▶ Data provided

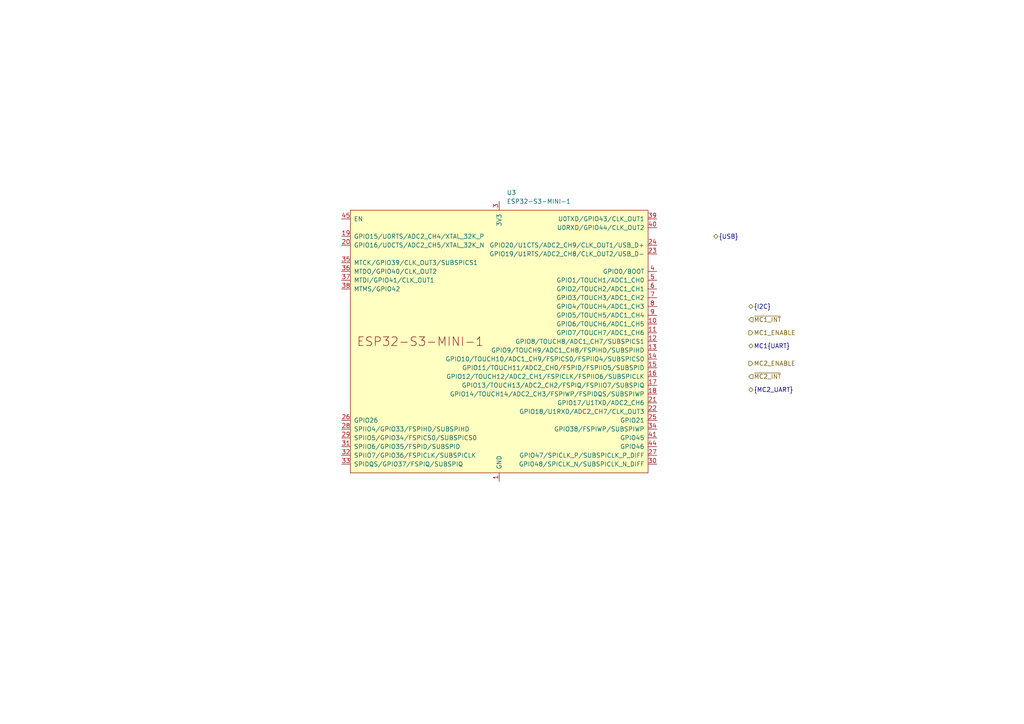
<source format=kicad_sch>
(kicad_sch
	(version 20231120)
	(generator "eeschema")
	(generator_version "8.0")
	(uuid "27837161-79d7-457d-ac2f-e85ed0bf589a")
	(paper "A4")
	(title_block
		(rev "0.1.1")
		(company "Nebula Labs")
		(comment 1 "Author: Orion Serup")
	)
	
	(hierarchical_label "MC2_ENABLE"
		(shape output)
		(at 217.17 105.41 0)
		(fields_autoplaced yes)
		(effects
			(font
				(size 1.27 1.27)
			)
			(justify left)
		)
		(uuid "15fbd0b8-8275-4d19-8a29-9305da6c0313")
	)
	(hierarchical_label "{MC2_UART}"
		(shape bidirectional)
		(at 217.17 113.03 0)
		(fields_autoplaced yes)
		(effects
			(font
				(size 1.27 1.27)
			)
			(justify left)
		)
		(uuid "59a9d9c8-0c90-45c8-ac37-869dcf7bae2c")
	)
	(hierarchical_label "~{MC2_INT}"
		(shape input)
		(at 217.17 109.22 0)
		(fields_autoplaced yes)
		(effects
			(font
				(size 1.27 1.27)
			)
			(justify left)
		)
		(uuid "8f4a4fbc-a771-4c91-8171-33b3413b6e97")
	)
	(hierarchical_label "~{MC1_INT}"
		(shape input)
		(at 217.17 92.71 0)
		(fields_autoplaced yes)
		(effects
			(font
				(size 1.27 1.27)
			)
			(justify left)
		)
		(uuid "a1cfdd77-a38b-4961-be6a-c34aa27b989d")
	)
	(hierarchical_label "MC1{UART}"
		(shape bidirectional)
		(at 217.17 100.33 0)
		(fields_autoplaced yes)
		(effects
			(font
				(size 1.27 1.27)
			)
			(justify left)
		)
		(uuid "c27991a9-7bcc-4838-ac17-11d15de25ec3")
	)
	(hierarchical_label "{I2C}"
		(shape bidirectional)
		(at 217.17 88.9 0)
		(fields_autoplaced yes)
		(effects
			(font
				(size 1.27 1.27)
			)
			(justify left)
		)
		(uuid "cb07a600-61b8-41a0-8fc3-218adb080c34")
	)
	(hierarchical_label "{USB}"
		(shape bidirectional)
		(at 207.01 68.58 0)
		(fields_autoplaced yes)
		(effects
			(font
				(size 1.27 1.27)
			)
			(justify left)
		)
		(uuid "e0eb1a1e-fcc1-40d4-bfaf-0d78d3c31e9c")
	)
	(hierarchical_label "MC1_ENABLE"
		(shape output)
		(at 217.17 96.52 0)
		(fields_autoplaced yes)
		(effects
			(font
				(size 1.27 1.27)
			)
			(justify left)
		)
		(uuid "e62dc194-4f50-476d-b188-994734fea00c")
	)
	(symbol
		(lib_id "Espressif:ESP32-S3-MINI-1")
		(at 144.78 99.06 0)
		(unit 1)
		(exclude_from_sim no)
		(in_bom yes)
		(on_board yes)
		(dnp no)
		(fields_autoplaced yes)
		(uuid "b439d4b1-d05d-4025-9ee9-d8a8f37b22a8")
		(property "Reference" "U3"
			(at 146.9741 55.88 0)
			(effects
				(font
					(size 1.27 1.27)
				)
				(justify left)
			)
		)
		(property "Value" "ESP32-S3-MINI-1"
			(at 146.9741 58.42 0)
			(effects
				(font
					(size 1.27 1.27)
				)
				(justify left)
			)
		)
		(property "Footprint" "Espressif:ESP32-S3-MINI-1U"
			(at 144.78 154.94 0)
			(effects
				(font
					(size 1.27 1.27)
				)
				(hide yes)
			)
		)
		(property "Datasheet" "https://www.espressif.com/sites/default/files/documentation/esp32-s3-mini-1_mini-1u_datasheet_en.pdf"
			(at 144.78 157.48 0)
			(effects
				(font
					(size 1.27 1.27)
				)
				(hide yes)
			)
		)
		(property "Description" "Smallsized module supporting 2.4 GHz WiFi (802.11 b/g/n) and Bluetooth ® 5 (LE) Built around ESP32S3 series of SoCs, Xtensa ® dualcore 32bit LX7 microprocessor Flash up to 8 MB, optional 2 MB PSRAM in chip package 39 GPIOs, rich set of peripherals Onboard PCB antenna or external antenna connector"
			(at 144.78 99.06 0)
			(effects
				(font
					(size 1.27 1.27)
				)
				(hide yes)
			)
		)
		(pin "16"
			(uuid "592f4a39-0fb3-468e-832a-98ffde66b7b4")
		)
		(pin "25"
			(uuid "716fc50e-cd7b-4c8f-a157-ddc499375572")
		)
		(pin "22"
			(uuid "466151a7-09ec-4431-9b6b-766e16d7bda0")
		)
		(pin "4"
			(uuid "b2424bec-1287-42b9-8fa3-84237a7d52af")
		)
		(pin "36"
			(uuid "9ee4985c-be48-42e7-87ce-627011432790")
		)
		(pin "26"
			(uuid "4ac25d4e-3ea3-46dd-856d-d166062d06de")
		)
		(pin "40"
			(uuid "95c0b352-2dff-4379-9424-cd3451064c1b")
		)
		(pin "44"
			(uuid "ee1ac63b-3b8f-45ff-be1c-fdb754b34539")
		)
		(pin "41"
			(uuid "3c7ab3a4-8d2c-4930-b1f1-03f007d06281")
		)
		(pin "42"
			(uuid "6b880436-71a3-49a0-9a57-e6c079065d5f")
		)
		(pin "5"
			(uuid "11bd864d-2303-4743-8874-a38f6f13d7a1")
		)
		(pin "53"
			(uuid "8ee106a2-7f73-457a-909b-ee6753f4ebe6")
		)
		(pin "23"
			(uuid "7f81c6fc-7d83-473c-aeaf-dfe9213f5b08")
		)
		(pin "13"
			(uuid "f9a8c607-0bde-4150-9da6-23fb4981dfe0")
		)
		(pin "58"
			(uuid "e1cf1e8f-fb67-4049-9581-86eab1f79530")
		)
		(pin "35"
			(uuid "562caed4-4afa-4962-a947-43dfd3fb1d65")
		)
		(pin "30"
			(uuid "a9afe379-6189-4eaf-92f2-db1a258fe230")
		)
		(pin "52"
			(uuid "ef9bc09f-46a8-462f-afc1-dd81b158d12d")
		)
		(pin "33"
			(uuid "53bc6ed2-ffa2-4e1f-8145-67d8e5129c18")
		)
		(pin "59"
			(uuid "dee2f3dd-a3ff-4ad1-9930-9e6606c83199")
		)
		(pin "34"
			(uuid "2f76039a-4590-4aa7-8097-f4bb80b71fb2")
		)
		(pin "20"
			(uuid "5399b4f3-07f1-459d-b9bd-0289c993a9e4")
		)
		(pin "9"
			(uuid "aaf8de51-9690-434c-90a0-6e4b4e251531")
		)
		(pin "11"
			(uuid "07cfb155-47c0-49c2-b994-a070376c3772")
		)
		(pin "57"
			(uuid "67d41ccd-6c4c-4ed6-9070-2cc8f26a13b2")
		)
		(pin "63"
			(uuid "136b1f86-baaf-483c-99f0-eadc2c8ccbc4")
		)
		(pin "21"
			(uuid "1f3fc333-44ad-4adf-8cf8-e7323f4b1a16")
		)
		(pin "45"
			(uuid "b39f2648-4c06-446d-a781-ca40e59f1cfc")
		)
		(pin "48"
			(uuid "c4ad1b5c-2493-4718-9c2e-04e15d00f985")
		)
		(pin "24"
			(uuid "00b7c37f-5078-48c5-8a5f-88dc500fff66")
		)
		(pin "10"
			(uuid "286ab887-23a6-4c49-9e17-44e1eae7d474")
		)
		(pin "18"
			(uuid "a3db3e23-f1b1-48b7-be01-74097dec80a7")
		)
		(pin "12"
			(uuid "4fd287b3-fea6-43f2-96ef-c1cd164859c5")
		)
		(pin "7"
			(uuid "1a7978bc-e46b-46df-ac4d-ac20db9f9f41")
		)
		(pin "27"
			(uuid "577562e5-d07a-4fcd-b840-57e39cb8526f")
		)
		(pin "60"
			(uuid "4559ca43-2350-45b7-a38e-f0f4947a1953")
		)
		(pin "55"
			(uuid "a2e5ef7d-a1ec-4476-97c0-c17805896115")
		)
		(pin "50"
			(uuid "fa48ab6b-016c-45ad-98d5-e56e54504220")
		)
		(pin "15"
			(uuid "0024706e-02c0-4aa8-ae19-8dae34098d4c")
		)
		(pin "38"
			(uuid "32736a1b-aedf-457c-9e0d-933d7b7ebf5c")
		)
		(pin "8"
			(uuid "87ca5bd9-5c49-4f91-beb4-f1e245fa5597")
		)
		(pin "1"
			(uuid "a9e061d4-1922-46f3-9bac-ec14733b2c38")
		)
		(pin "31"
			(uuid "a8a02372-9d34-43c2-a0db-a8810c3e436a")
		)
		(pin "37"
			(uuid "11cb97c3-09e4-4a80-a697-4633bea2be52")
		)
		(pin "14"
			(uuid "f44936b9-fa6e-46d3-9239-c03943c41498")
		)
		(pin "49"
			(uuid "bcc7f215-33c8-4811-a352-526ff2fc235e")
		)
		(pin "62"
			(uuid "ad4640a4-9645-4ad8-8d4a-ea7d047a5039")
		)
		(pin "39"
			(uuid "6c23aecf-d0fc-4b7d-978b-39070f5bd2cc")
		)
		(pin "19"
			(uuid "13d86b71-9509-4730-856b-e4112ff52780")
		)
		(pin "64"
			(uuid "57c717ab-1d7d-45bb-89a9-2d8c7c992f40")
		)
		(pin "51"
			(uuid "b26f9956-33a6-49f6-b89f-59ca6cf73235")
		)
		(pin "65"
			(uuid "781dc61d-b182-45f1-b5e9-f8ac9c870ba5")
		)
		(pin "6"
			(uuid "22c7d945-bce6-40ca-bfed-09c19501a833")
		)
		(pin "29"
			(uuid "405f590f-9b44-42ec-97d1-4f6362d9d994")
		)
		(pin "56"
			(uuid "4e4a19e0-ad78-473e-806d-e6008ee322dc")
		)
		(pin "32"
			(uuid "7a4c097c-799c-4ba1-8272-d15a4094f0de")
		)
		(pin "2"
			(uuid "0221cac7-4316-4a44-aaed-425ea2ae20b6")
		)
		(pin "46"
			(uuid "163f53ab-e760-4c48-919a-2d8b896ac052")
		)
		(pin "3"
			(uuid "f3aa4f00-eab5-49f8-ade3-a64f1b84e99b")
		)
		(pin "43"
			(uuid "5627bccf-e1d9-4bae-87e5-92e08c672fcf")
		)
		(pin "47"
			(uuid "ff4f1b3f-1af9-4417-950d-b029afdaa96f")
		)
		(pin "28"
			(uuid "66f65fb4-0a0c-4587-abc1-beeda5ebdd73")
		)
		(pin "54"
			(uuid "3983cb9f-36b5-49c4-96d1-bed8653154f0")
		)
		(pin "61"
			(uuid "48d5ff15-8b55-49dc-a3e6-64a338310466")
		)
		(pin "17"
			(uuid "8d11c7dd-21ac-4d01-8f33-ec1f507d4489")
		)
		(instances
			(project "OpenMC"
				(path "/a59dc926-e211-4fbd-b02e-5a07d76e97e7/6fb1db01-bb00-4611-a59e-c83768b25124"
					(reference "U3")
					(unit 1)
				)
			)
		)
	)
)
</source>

* * *

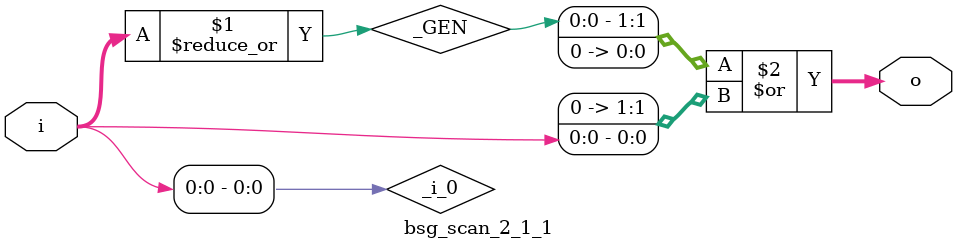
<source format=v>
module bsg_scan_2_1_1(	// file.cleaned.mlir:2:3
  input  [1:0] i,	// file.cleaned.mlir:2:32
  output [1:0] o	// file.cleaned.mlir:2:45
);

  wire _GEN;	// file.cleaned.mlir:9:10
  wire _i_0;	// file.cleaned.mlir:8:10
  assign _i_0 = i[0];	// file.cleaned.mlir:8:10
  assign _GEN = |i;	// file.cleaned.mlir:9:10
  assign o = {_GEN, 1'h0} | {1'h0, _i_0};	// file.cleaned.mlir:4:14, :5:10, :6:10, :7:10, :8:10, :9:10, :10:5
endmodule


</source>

---

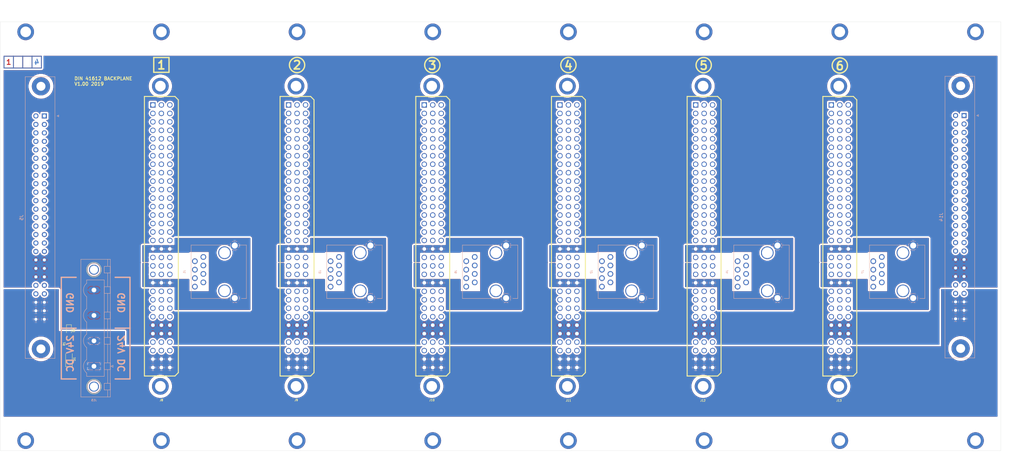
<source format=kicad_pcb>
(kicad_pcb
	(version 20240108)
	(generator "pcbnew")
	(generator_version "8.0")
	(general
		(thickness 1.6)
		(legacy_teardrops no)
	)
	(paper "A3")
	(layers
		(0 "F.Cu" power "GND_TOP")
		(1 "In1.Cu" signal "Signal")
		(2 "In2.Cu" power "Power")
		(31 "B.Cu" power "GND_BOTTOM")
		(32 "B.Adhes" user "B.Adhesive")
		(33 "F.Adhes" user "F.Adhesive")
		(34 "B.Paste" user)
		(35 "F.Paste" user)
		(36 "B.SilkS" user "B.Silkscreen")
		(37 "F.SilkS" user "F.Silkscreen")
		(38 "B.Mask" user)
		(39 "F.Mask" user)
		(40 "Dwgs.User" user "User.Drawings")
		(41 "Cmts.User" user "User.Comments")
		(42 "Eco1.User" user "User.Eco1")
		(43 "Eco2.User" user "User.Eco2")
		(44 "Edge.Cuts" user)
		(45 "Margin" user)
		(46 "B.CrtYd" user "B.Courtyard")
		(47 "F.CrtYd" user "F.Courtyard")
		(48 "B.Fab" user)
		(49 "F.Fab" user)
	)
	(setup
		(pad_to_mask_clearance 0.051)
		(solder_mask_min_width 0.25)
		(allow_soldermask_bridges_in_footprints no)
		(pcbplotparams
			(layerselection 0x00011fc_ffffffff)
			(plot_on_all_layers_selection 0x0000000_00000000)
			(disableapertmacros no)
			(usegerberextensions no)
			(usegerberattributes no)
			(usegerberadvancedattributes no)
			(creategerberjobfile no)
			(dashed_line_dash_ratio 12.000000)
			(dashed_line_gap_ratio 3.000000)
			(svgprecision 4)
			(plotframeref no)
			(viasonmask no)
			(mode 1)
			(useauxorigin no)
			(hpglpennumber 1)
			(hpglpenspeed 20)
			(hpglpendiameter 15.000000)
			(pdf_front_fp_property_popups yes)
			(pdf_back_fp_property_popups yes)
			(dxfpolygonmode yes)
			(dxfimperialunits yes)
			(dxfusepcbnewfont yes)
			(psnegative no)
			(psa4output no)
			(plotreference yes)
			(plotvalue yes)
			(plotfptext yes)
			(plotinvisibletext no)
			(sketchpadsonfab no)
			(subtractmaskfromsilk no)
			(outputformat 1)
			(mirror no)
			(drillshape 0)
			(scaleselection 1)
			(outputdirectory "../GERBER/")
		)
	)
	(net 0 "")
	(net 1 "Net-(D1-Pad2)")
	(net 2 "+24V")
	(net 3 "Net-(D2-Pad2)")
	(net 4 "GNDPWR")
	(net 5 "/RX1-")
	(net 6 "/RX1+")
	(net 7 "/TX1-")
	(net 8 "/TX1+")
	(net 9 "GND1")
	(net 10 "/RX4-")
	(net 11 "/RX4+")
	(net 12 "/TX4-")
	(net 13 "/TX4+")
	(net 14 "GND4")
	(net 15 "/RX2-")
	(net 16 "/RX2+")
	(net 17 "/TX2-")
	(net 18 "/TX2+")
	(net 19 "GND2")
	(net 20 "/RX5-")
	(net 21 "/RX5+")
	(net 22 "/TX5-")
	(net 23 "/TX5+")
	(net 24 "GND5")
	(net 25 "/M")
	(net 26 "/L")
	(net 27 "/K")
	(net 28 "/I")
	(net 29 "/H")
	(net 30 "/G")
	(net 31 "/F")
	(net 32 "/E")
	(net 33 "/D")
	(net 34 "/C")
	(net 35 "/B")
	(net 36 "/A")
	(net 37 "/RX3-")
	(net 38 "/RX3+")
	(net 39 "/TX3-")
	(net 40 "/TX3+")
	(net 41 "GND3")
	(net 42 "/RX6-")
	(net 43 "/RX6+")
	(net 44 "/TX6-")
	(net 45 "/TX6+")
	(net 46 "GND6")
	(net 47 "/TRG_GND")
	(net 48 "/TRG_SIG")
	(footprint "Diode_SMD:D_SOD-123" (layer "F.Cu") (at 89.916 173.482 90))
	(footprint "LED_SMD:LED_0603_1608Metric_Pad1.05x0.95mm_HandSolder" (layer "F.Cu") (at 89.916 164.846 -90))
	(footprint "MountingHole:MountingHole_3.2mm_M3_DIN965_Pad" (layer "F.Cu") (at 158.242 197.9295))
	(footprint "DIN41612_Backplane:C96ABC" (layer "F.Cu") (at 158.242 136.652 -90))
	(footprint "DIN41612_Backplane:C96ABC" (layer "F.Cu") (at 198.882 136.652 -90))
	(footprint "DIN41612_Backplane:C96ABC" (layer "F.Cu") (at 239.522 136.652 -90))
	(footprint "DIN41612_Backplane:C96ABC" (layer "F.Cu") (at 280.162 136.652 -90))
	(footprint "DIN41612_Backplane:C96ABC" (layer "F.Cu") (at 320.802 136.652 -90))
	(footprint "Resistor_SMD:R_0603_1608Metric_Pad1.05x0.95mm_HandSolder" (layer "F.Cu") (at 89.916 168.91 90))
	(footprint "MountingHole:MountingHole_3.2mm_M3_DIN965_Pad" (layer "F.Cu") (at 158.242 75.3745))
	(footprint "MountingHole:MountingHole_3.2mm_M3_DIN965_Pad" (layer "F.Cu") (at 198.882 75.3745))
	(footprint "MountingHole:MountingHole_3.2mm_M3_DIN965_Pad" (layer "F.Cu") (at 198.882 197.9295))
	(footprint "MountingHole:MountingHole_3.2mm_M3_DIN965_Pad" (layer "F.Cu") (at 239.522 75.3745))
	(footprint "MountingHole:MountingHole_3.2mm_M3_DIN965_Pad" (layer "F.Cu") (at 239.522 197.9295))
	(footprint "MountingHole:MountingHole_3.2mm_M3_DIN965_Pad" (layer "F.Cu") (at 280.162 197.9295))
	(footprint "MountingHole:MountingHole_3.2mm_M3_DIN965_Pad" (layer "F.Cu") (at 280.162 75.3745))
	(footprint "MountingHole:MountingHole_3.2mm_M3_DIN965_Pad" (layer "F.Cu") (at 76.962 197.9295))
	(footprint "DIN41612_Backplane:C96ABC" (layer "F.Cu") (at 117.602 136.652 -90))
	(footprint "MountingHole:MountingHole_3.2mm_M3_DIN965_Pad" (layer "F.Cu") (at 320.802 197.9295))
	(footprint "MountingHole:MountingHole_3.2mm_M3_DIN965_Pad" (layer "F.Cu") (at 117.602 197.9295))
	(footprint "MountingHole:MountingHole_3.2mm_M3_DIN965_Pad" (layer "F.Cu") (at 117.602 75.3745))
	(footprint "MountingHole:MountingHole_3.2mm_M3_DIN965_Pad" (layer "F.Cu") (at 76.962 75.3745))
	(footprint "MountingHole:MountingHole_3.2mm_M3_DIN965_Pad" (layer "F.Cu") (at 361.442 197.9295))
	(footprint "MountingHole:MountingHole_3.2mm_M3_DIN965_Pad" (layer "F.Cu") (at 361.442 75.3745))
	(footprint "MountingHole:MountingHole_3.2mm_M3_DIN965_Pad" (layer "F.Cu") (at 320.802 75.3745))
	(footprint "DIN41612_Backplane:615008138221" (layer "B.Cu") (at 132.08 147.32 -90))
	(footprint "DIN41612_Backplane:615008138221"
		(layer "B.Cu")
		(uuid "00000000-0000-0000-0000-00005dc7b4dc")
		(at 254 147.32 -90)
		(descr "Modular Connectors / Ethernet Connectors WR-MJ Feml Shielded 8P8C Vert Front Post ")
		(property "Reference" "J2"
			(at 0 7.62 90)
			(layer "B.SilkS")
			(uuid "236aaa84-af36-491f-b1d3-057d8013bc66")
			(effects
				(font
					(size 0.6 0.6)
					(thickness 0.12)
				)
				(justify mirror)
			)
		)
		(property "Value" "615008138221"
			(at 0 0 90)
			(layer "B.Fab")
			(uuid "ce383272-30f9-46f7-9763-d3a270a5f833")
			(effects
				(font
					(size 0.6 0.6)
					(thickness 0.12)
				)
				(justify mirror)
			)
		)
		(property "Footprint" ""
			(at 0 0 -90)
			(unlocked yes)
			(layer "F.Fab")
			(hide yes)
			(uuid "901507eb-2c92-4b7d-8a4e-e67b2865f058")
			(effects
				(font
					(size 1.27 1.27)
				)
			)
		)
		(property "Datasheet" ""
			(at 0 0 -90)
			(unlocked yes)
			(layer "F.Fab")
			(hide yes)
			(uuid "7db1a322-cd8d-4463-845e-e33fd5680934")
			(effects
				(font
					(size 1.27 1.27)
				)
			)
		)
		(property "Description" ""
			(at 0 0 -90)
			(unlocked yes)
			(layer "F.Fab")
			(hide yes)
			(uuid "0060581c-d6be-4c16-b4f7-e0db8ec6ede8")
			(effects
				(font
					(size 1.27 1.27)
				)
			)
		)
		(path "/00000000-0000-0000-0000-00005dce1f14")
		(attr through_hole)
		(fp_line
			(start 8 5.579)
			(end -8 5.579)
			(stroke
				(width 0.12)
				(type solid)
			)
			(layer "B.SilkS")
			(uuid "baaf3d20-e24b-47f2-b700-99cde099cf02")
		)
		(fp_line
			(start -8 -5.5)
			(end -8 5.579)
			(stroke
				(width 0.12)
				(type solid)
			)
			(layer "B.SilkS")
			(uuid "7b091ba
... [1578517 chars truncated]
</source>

▶ Exercise aim
Lines containing the word "power" are to be pulled from the records and copied.

▶ Written answer
		(0 "F.Cu" power "GND_TOP")
		(2 "In2.Cu" power "Power")
		(31 "B.Cu" power "GND_BOTTOM")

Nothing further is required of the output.